Watch for: which of their five tokens their fresh capital flows into next. The map updates as they move.
Every token this cluster touches — mapped
The same crew doesn't just hold GRINCH. Of GRINCH's holders, 110 wallets also hold at least one of four other memecoins; 23 of them hold three or more, and 2 wallets hold the entire basket — a pattern that does not happen by chance across unrelated tokens. Here is the basket, the cross-holding footprint, and the live map so you can watch them yourself.
| Token | GRINCH wallets that also hold it | Live map |
|---|---|---|
| Yoda (Baby Yoda) | 63 wallets | Open map → |
| ZOICH | 42 wallets | Open map → |
| EGOR | 41 wallets | Open map → |
| COIN | 39 wallets | Open map → |
Cluster balances above are live reads from the engine at publish time and will drift as the wallets move — which is the point. Open any map and the current state is what you get.
This article does not declare a verdict. A 22% linked-holder cluster is a fact about the chain. Whether that fact represents manipulation, a tight OG community, a market-maker inventory, or early friends-and-family — the on-chain trace alone cannot tell you. The job of a forensic tool is to surface the pattern. The job of due diligence is to decide what scenario you are actually in. We're publishing the math so the conversation can be grounded in evidence instead of vibes.
How to read the map
GRINCH's map shows a younger meme with a recognizable cluster shape.
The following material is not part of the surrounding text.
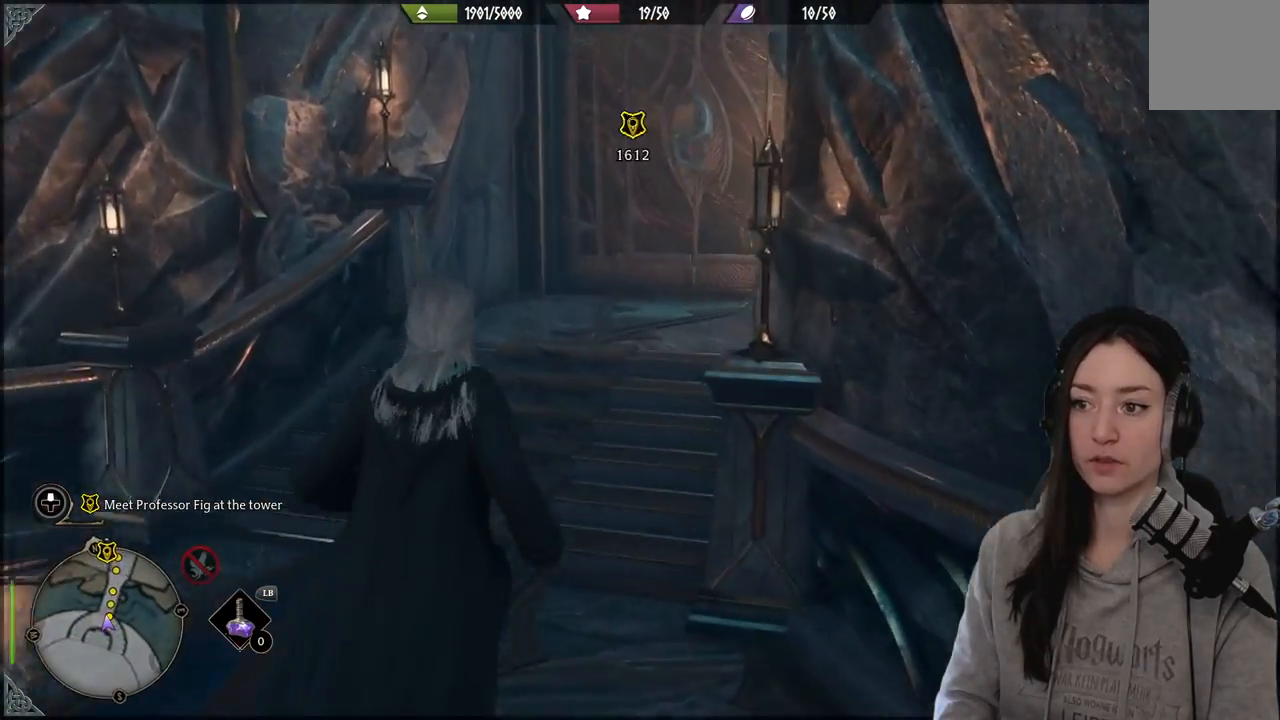
{"buttons": [], "left_stick": "center", "right_stick": "center", "events": [[217, "right_stick", "center"], [383, "left_stick", "center"]]}
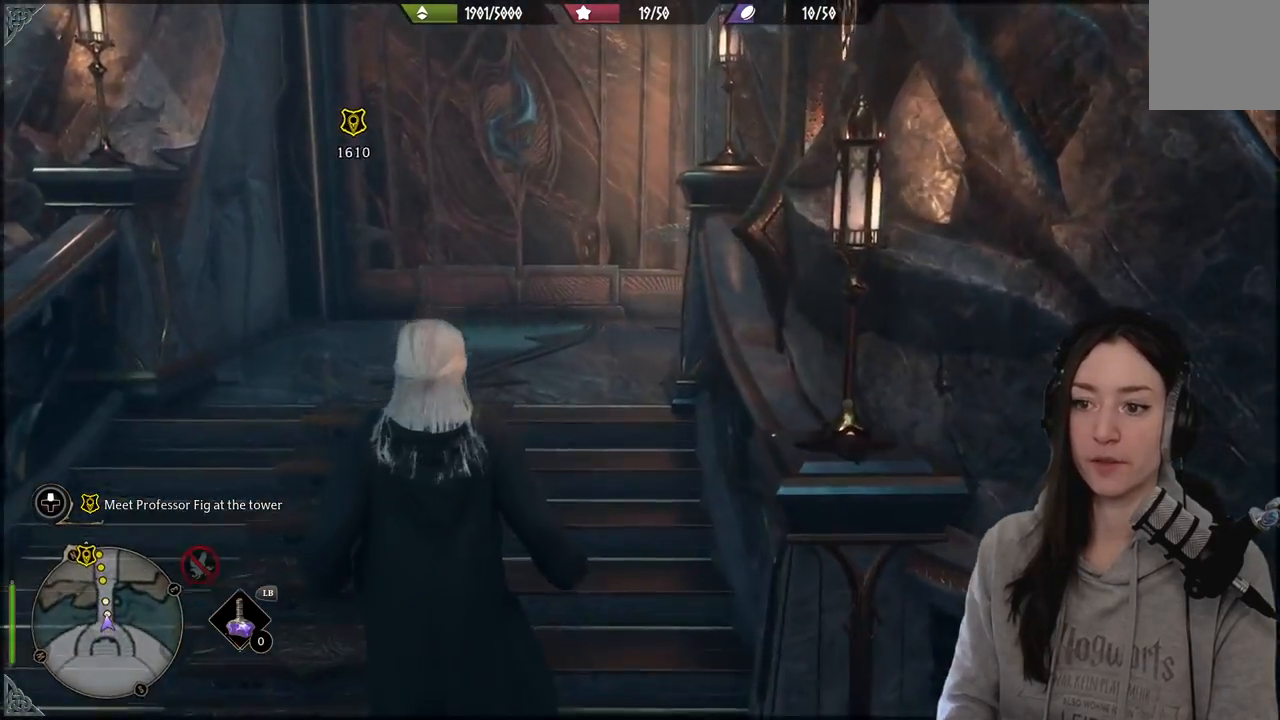
{"buttons": [], "left_stick": "center", "right_stick": "center", "events": []}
Infrastructure addresses (routers, pools) are cleanly excluded from the cluster math, so what remains is holder-to-holder structure. The pattern is real, the evidence is direct (wallet-to-wallet transfers between members), and the same group has shown up in related memecoin movements. Whether that is bullish or bearish depends entirely on what the cohort does next. A dedicated community is the difference between a meme that rugs and the next 100x.
Note that this is a snapshot — the underlying numbers update as new holders and transfers land on-chain. The article uses round figures; the live map at /app always shows the current state.
Check any TON token. Let the data show the pattern.
Methodology · how Intel Maps reaches these numbers
Before any cluster math runs, Intel Maps classifies infrastructure — DEX routers, liquidity-pool vaults, CEX hot wallets, launchpad escrows, sinks, and burn addresses. Shared infrastructure is not shared control. A token whose top "holder" is the STON.fi router is not a manipulated token; it's a misread.
Public-math primitives only: Gini coefficient, Herfindahl-Hirschman Index, Nakamoto coefficient, top-N share, and an infra-aware cluster pass that merges wallets bound by direct holder-to-holder transfers. Every link is cited with the exact evidence type ("direct_transfer", "shared_funder", etc.) and a confidence score. You can reproduce every claim on Tonviewer.
Intel Maps does not declare scams. A 22% linked cluster might be a market maker. It might be a friends-round distribution. It might be the next loyal-community 100x. It might also be coordination. The tool surfaces the structural fact; the trader provides the context. Always do your own research before trading. Nothing on this page is financial advice.
Notes have been shared with the GRINCH team and any tracked project that wants to clarify their on-chain distribution context. We publish on-chain math; we welcome on-chain rebuttals.